Everyone knows you’re supposed to wear sunscreen with SPF in it to prevent sunburn, skin cancer and other damage like dark spots and wrinkles. However, it feels like every time you turn around there are new rules and regulations regarding what constitutes a safe sunscreen and what you really need to have. What should you buy, and when should you reapply, to know that you’re getting the best protection possible?
The FDA makes changes to these types of regulations all the time, but in spring 2012, they made some changes that are affecting your choices at the drugstore this summer.
Here’s what you need to know this year to stay safe under the sun.
“Sweatproof” no more
One of the changes the FDA made to sunscreen products has to do with the language used on the labels. The days of slathering on “sunblock” that is “waterproof” and “sweatproof” are over, since the FDA decided these terms are not scientifically proven and may lead to a false understanding of what the product can do to protect you from the sun.
Calling protective creams “sunblock” is misleading because no product can block 100 percent of UVA or UVB rays, so “sunscreen” is more accurate. And, although Banana Boat or Coppertone may create products that can withstand a certain amount of sweating or swimming and still offer protection, it’s false to say they are “sweatproof” or “waterproof,” because they will, eventually, wash off.
Instead of looking for these keywords this summer, instead check for a listing of how long the product will last through sweat and water. They now say they will last between 40 and 80 minutes, so you know when to reapply.
Protecting against a truly “broad” spectrum of damage
Before the FDA’s new regulations, sunscreens could claim they offered “broad spectrum” protection from UVA and UVB rays, so long as they prevented sunburn. However, the FDA decided that a distinction between these rays was important for the health of the consumer.

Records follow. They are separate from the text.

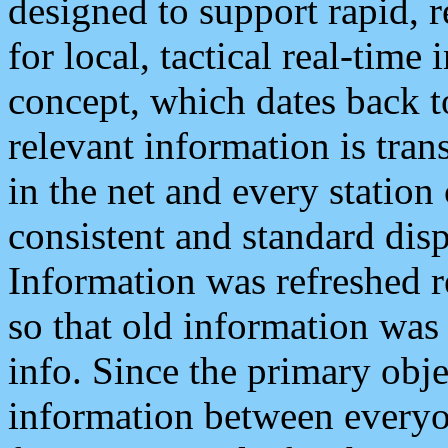
designed to support rapid, 
for local, tactical real-time
concept, which dates back to
relevant information is tra
in the net and every station
consistent and standard displ
Information was refreshed r
so that old information was
info. Since the primary obje
information between everyo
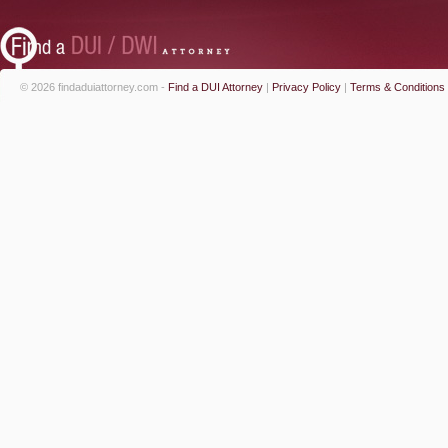
© 2026 findaduiattorney.com -
Find a DUI Attorney
|
Privacy Policy
|
Terms & Conditions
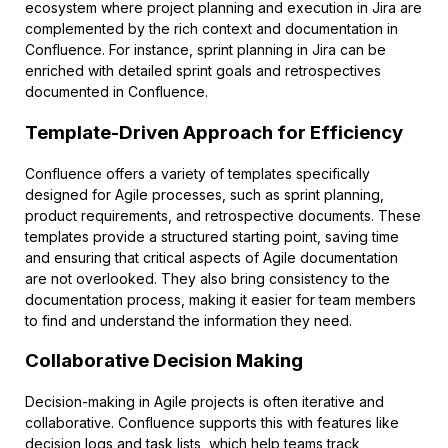
ecosystem where project planning and execution in Jira are
complemented by the rich context and documentation in
Confluence. For instance, sprint planning in Jira can be
enriched with detailed sprint goals and retrospectives
documented in Confluence.
Template-Driven Approach for Efficiency
Confluence offers a variety of templates specifically
designed for Agile processes, such as sprint planning,
product requirements, and retrospective documents. These
templates provide a structured starting point, saving time
and ensuring that critical aspects of Agile documentation
are not overlooked. They also bring consistency to the
documentation process, making it easier for team members
to find and understand the information they need.
Collaborative Decision Making
Decision-making in Agile projects is often iterative and
collaborative. Confluence supports this with features like
decision logs and task lists, which help teams track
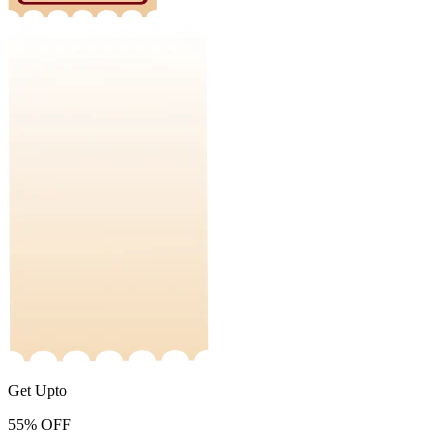
Get Upto
55%
OFF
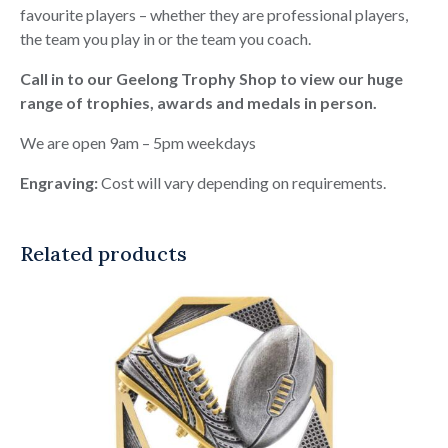
favourite players – whether they are professional players,
the team you play in or the team you coach.
Call in to our Geelong Trophy Shop to view our huge
range of trophies, awards and medals in person.
We are open 9am – 5pm weekdays
Engraving:
Cost will vary depending on requirements.
Related products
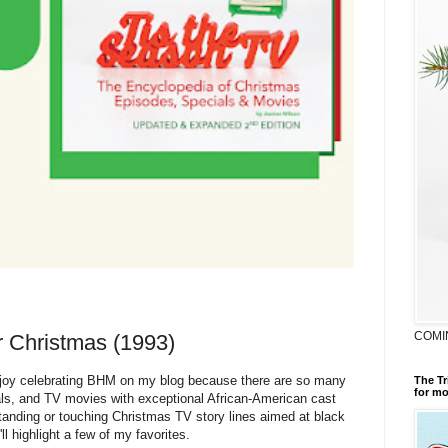
COMI
r Christmas (1993)
joy celebrating BHM on my blog because there are so many
The Tr
for mo
ls, and TV movies with exceptional African-American cast
nding or touching Christmas TV story lines aimed at black
l highlight a few of my favorites.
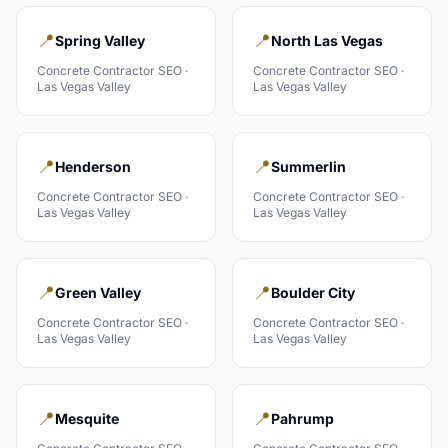
📍
📍
Spring Valley
North Las Vegas
Concrete Contractor
SEO ·
Concrete Contractor
SEO ·
Las Vegas Valley
Las Vegas Valley
📍
📍
Henderson
Summerlin
Concrete Contractor
SEO ·
Concrete Contractor
SEO ·
Las Vegas Valley
Las Vegas Valley
📍
📍
Green Valley
Boulder City
Concrete Contractor
SEO ·
Concrete Contractor
SEO ·
Las Vegas Valley
Las Vegas Valley
📍
📍
Mesquite
Pahrump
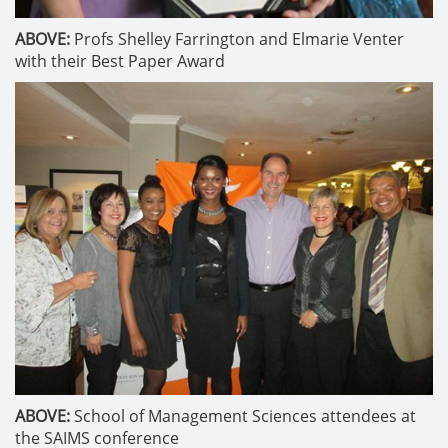
ABOVE:
Profs Shelley Farrington and Elmarie Venter
with their Best Paper Award
ABOVE:
School of Management Sciences attendees at
the SAIMS conference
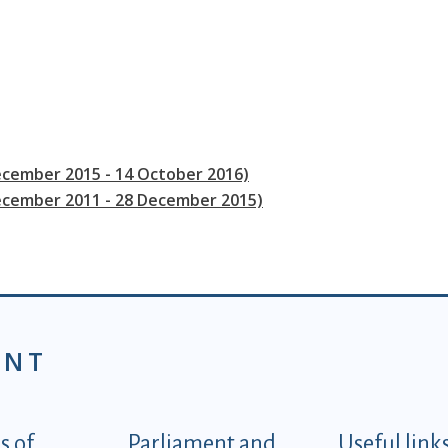
ecember 2015 - 14 October 2016)
December 2011 - 28 December 2015)
ENT
tegorije - EN
 of
Parliament and
Useful link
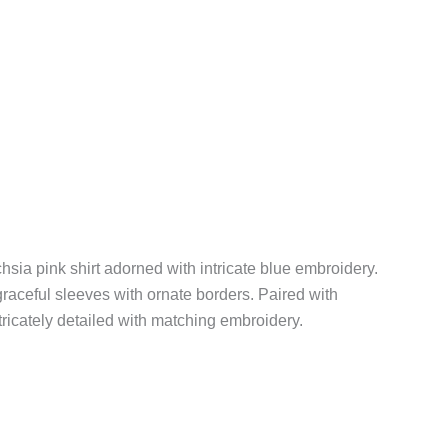
chsia pink shirt adorned with intricate blue embroidery.
graceful sleeves with ornate borders. Paired with
tricately detailed with matching embroidery.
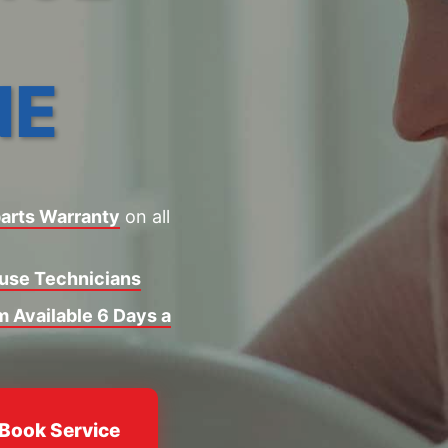
NE
arts Warranty
on all
ouse Technicians
 Available 6 Days a
Book Service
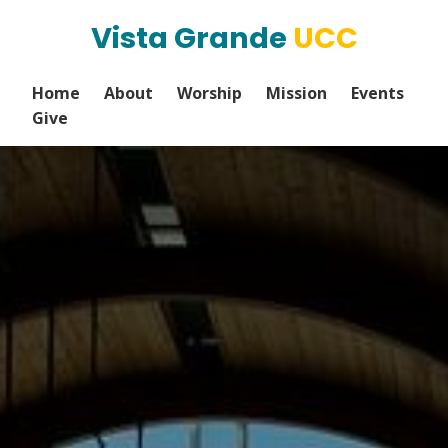
Vista Grande
UCC
Home
About
Worship
Mission
Events
Give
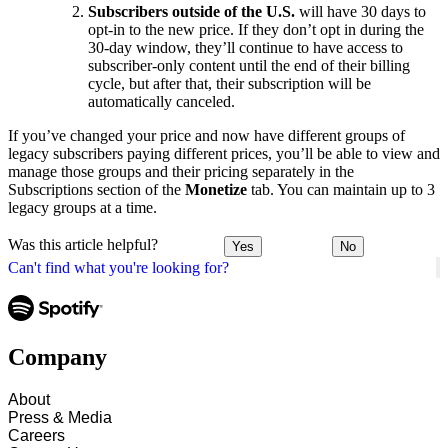
Subscribers outside of the U.S.
will have 30 days to
opt-in to the new price. If they don’t opt in during the
30-day window, they’ll continue to have access to
subscriber-only content until the end of their billing
cycle, but after that, their subscription will be
automatically canceled.
If you’ve changed your price and now have different groups of
legacy subscribers paying different prices, you’ll be able to view and
manage those groups and their pricing separately in the
Subscriptions section of the
Monetize
tab. You can maintain up to 3
legacy groups at a time.
Was this article helpful?
Yes
No
Can't find what you're looking for?
Company
About
Press & Media
Careers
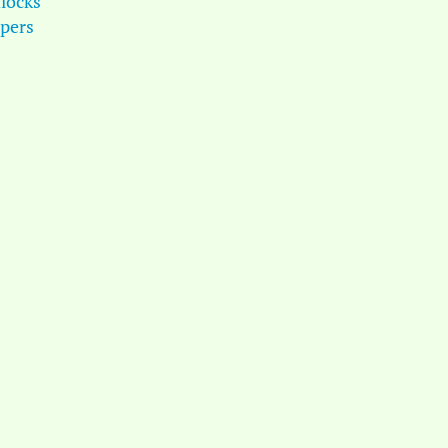
locks
pers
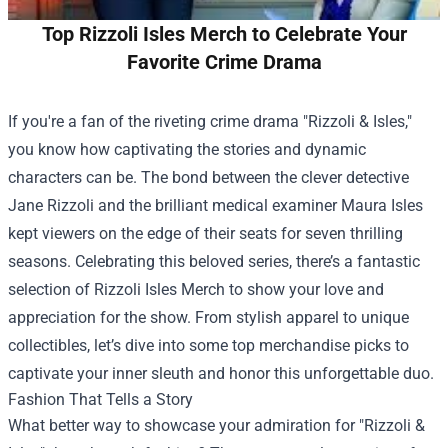
Top Rizzoli Isles Merch to Celebrate Your
Favorite Crime Drama
If you're a fan of the riveting crime drama "Rizzoli & Isles,"
you know how captivating the stories and dynamic
characters can be. The bond between the clever detective
Jane Rizzoli and the brilliant medical examiner Maura Isles
kept viewers on the edge of their seats for seven thrilling
seasons. Celebrating this beloved series, there’s a fantastic
selection of Rizzoli Isles Merch to show your love and
appreciation for the show. From stylish apparel to unique
collectibles, let’s dive into some top merchandise picks to
captivate your inner sleuth and honor this unforgettable duo.
Fashion That Tells a Story
What better way to showcase your admiration for "Rizzoli &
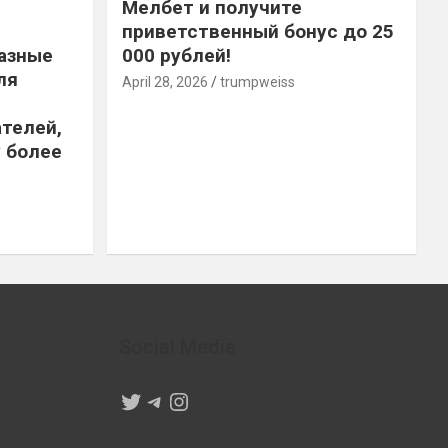
Мелбет и получите
приветственный бонус до 25
азные
000 рублей!
ля
April 28, 2026
trumpweiss
телей,
 более
Social Media
Twitter
Telegram
Instagram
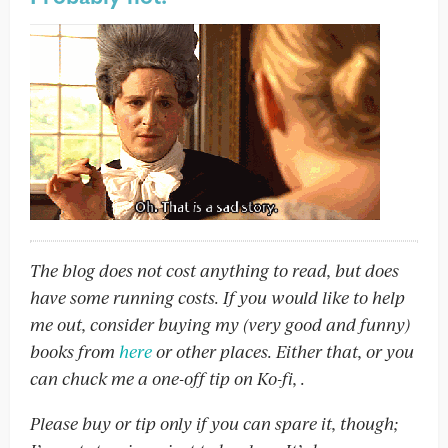
The blog does not cost anything to read, but does
have some running costs. If you would like to help
me out, consider buying my (very good and funny)
books from
here
or other places. Either that, or you
can chuck me a one-off tip on Ko-fi,
.
Please buy or tip only if you can spare it, though;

Because some sunscreens protect against only UVA or only UVB, but can still have a high “SPF”, the FDA changed the rules a bit. Now, if the product does not protect against both UVA and UVB rays equally, or only has SPF 15, it must carry a warning: “This product has been shown only to help prevent sunburn, not skin cancer or early skin aging.”
No more SPF 70
For a while we were told that the higher the sun protection factor (SPF), the more protection – meaning SPF 100 was much better for you than SPF 45. Then we were told that no product really protects you more than SPF 30, even if it has a higher number.
The FDA’s new regulations state that sunscreen labels can only state their sun protection factor is 50 – unless the company can prove to the FDA that their product actually provides more protection than that.
Keep in mind that the the SPF does not refer to the amount of time you can spend outside without getting a burn – they actually mean the amount of UVB protection the cream or spray offers. In fact, SPF 15 shields 93 percent of UVB rays, SPF 30 shields 97 percent, and SPF 50 filters out 98 percent.
These new regulations went into effect June 18, so slather on a broad spectrum, SPF 50 sunscreen after then and know you’re being fully protected from the sun’s damaging rays.